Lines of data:
((
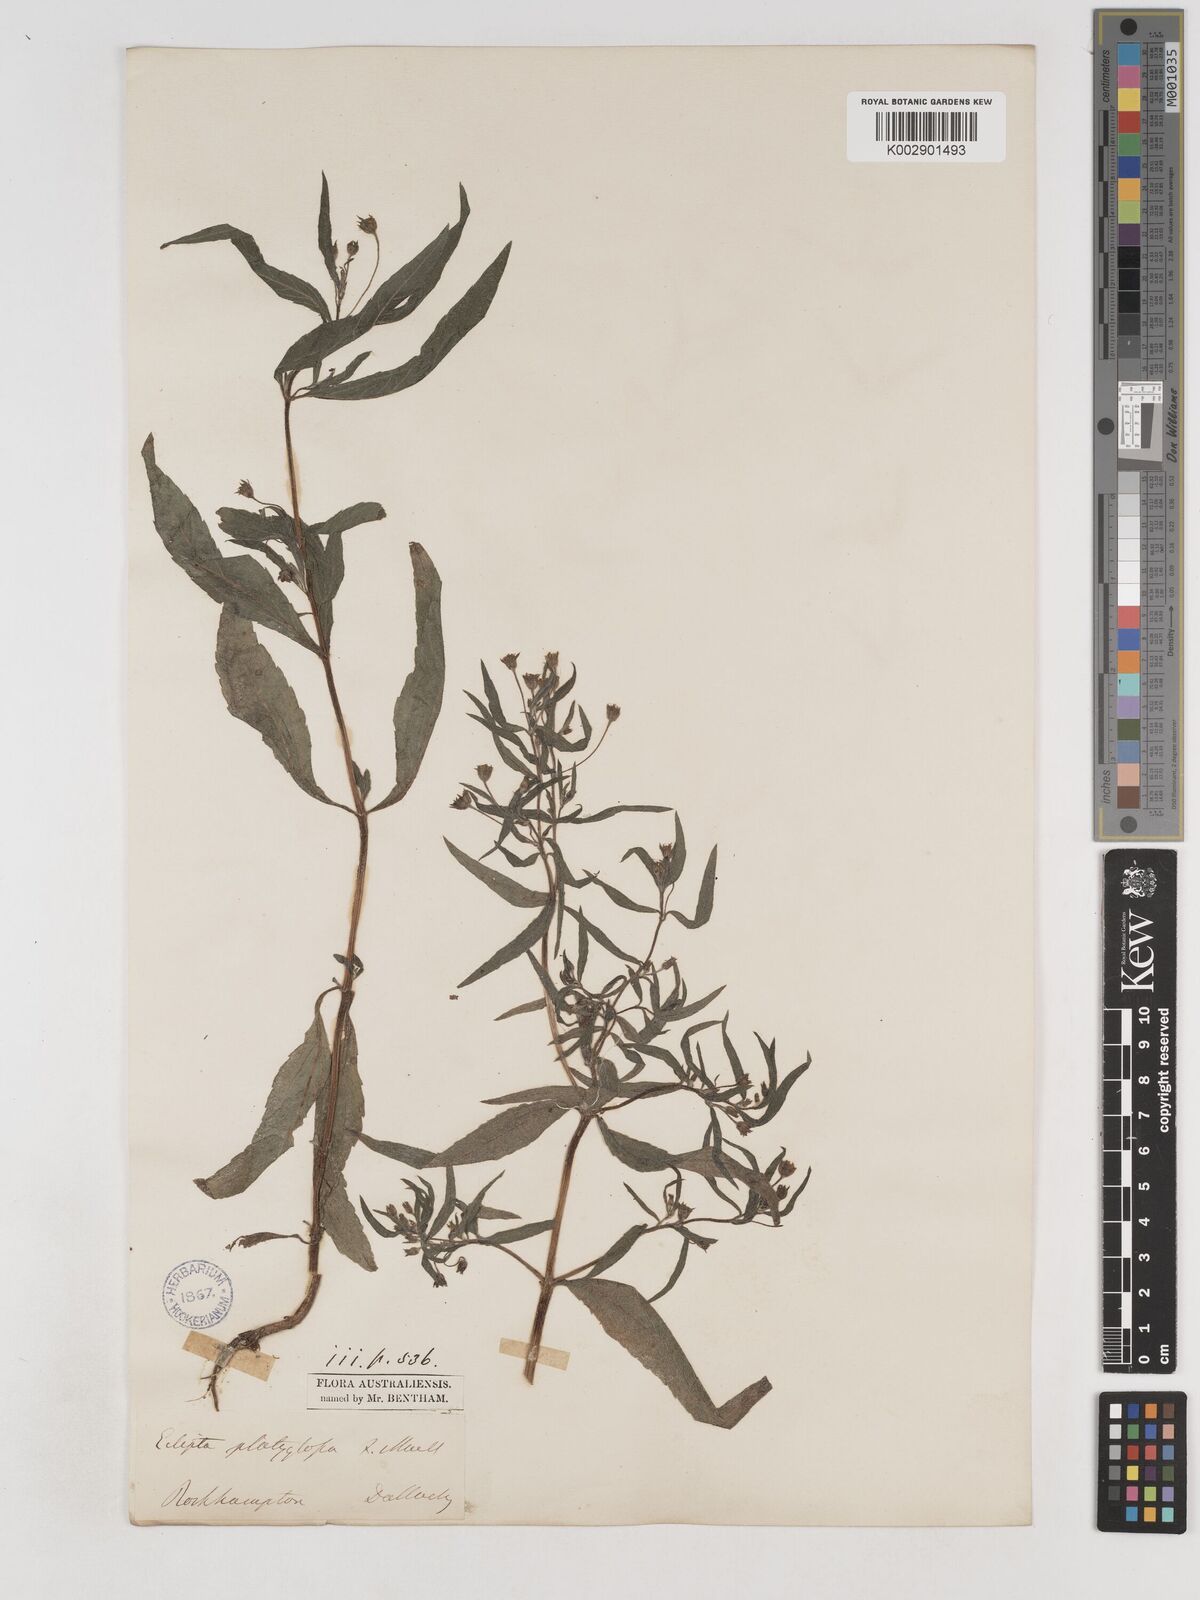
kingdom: Plantae
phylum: Tracheophyta
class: Magnoliopsida
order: Asterales
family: Asteraceae
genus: Eclipta
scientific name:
))
**The exercise**
Render every line of the listing above as a numbered list, skipping blank lines and leaving out the pictures.

**The output**
1. kingdom: Plantae
2. phylum: Tracheophyta
3. class: Magnoliopsida
4. order: Asterales
5. family: Asteraceae
6. genus: Eclipta
7. scientific name:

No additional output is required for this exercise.